Отец и мать Ольги не в княжеском оселище живут, а в боярском, но им от этого не легче — везде один черт. На бояр надо «страдать», дань им возить.

Укрепления в городах возводить и мосты строить — тоже повинность смерда. Нигде не обходятся без смерда! Не забывают его и тогда, когда враг на Русскую землю нападает. Тогда князь кличет отчизну защищать, и смерды идут в пешие полки, знают, что будут родных детей спасать от врага.

Горько, невыносимо жилось смерду, никакого просвета не было, а стоило поднять голос против притеснителей — жестоко карали. А чтобы душа смерда не горела ненавистью к угнетателям, Церковь учила покорности и долготерпению: «Несть власти, аще не от Бога», покоряйся своим властителям, ну, а что плохо живется и дети голодные, не беда — подожди: на Небе, в раю, жизнь будет лучше…

Не одергивая повисших колосьев, отбрасывает Ольга снопы в сторону и продолжает дальше резать серпом, будто самому горю горло перерезает.

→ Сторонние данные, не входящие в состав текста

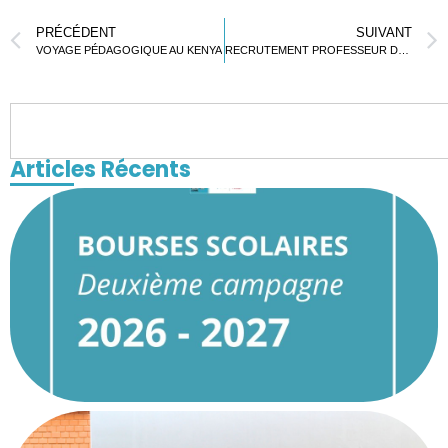
PRÉCÉDENT
SUIVANT
VOYAGE PÉDAGOGIQUE AU KENYA
RECRUTEMENT PROFESSEUR DES ÉCOLES F/H
Articles Récents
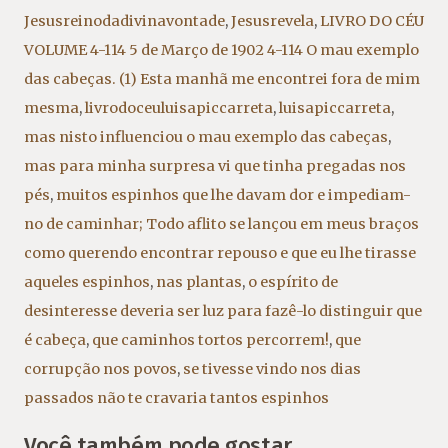
Jesusreinodadivinavontade
,
Jesusrevela
,
LIVRO DO CÉU
VOLUME 4-114 5 de Março de 1902 4-114 O mau exemplo
das cabeças. (1) Esta manhã me encontrei fora de mim
mesma
,
livrodoceuluisapiccarreta
,
luisapiccarreta
,
mas nisto influenciou o mau exemplo das cabeças
,
mas para minha surpresa vi que tinha pregadas nos
pés
,
muitos espinhos que lhe davam dor e impediam-
no de caminhar; Todo aflito se lançou em meus braços
como querendo encontrar repouso e que eu lhe tirasse
aqueles espinhos
,
nas plantas
,
o espírito de
desinteresse deveria ser luz para fazê-lo distinguir que
é cabeça
,
que caminhos tortos percorrem!
,
que
corrupção nos povos
,
se tivesse vindo nos dias
passados não te cravaria tantos espinhos
Você também pode gostar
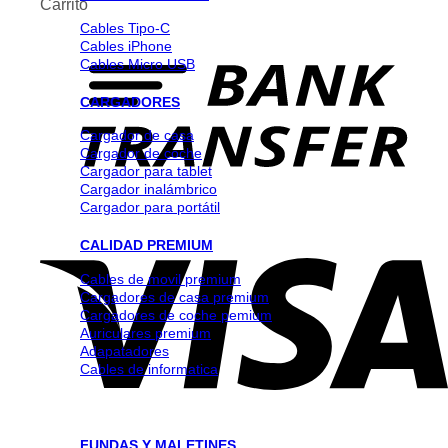
Carrito
Cables Tipo-C
Cables iPhone
Cables Micro USB
CARGADORES
Cargador de casa
Cargador de coche
Cargador para tablet
Cargador inalámbrico
Cargador para portátil
CALIDAD PREMIUM
Cables de movil premium
Cargadores de casa premium
Cargadores de coche pemium
Auriculares premium
Adapatadores
Cables de informatica
FUNDAS Y MALETINES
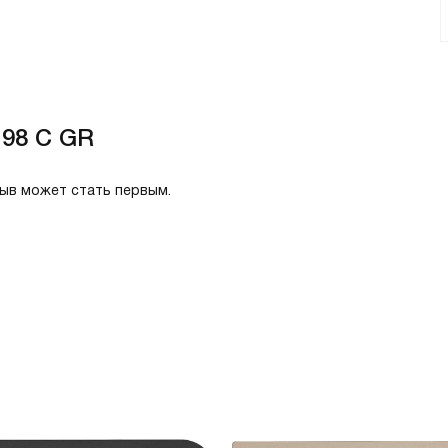
 98 C GR
зыв может стать первым.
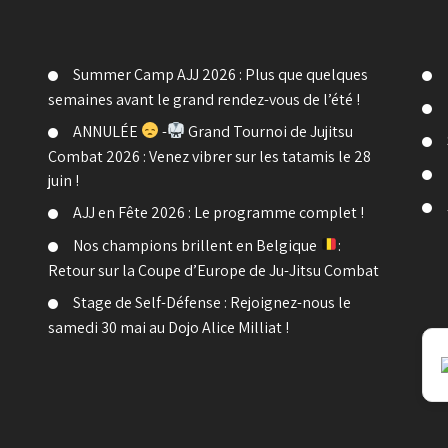
Summer Camp AJJ 2026 : Plus que quelques
semaines avant le grand rendez-vous de l’été !
ANNULÉE
-
Grand Tournoi de Jujitsu
Combat 2026 : Venez vibrer sur les tatamis le 28
juin !
AJJ en Fête 2026 : Le programme complet !
Nos champions brillent en Belgique
:
Retour sur la Coupe d’Europe de Ju-Jitsu Combat
Stage de Self-Défense : Rejoignez-nous le
samedi 30 mai au Dojo Alice Milliat !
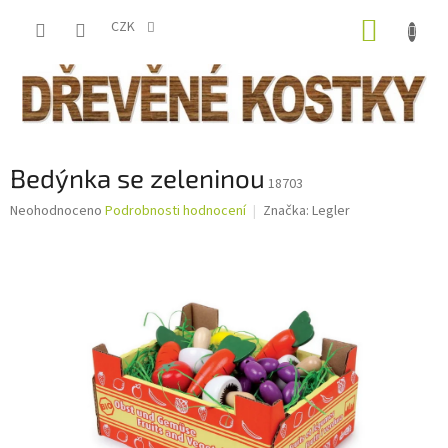
Přejít
NÁKUP
na
CZK
obsah
KOŠÍK
Bedýnka se zeleninou
18703
Průměrné
Neohodnoceno
Podrobnosti hodnocení
Značka:
Legler
hodnocení
produktu
je
0,0
z
5
hvězdiček.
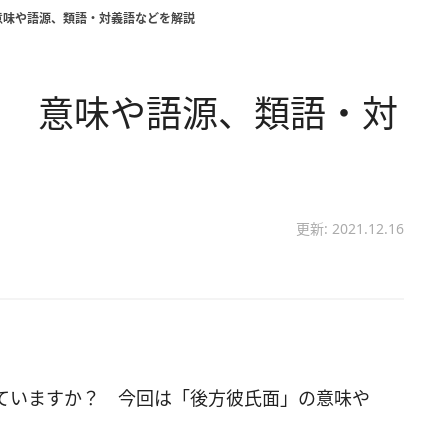
意味や語源、類語・対義語などを解説
？ 意味や語源、類語・対
更新: 2021.12.16
ていますか？ 今回は「後方彼氏面」の意味や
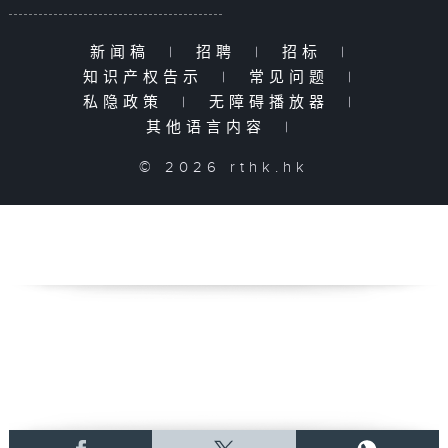
新闻稿
|
招聘
|
招标
|
知识产权告示
|
常见问题
|
私隐政策
|
无障碍播放器
|
其他语言内容
|
© 2026 rthk.hk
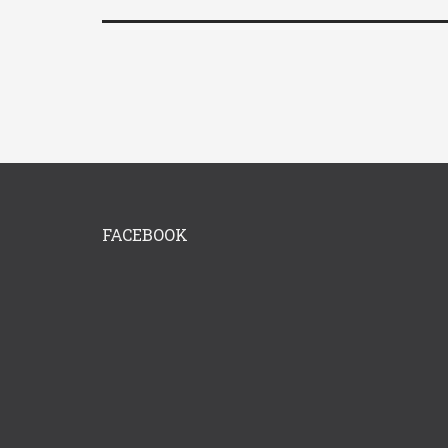
FACEBOOK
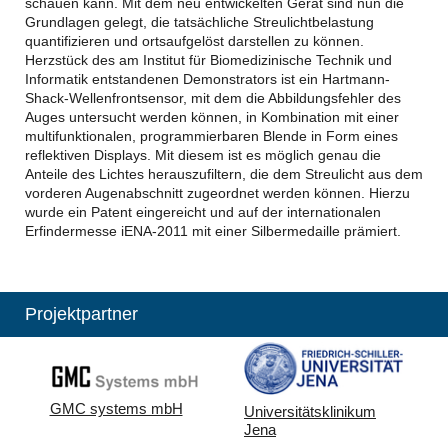
schauen kann. Mit dem neu entwickelten Gerät sind nun die
Grundlagen gelegt, die tatsächliche Streulichtbelastung
quantifizieren und ortsaufgelöst darstellen zu können.
Herzstück des am Institut für Biomedizinische Technik und
Informatik entstandenen Demonstrators ist ein Hartmann-
Shack-Wellenfrontsensor, mit dem die Abbildungsfehler des
Auges untersucht werden können, in Kombination mit einer
multifunktionalen, programmierbaren Blende in Form eines
reflektiven Displays. Mit diesem ist es möglich genau die
Anteile des Lichtes herauszufiltern, die dem Streulicht aus dem
vorderen Augenabschnitt zugeordnet werden können. Hierzu
wurde ein Patent eingereicht und auf der internationalen
Erfindermesse iENA-2011 mit einer Silbermedaille prämiert.
Projektpartner
GMC systems mbH
Universitätsklinikum
Jena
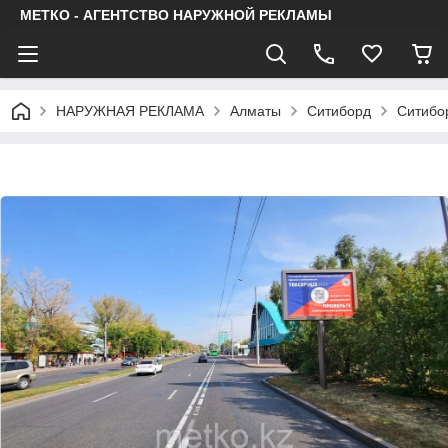
МЕТКО - АГЕНТСТВО НАРУЖНОЙ РЕКЛАМЫ
НАРУЖНАЯ РЕКЛАМА
Алматы
Ситиборд
Ситибо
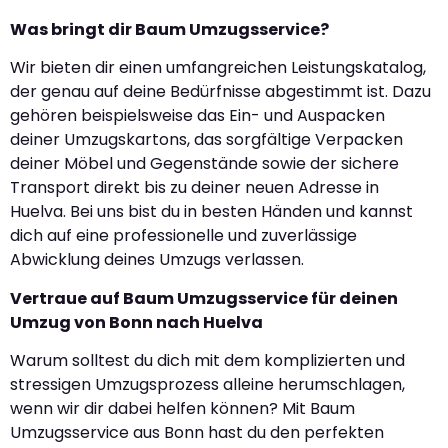
Was bringt dir Baum Umzugsservice?
Wir bieten dir einen umfangreichen Leistungskatalog,
der genau auf deine Bedürfnisse abgestimmt ist. Dazu
gehören beispielsweise das Ein- und Auspacken
deiner Umzugskartons, das sorgfältige Verpacken
deiner Möbel und Gegenstände sowie der sichere
Transport direkt bis zu deiner neuen Adresse in
Huelva. Bei uns bist du in besten Händen und kannst
dich auf eine professionelle und zuverlässige
Abwicklung deines Umzugs verlassen.
Vertraue auf Baum Umzugsservice für deinen
Umzug von Bonn nach Huelva
Warum solltest du dich mit dem komplizierten und
stressigen Umzugsprozess alleine herumschlagen,
wenn wir dir dabei helfen können? Mit Baum
Umzugsservice aus Bonn hast du den perfekten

Хочет отогнать тяжелые мысли, но они так и кружатся в голове. Горе ходит близко-близко— возле каждого смерда. Вот вчера вечером наведывался ее двоюродный брат Дубовик, из соседнего боярского селения, и страшную весть принес — он стал закупом. И смерд не свободный человек, а закуп и вовсе в двойном ярме — он становится рабом. Не видать больше брату даже куцей смердовской свободы. Купил боярин его тело и душу. Тянут закупа на боярский двор, как бессловесную скотину, заставляют все делать и домой, к семье, не пускают.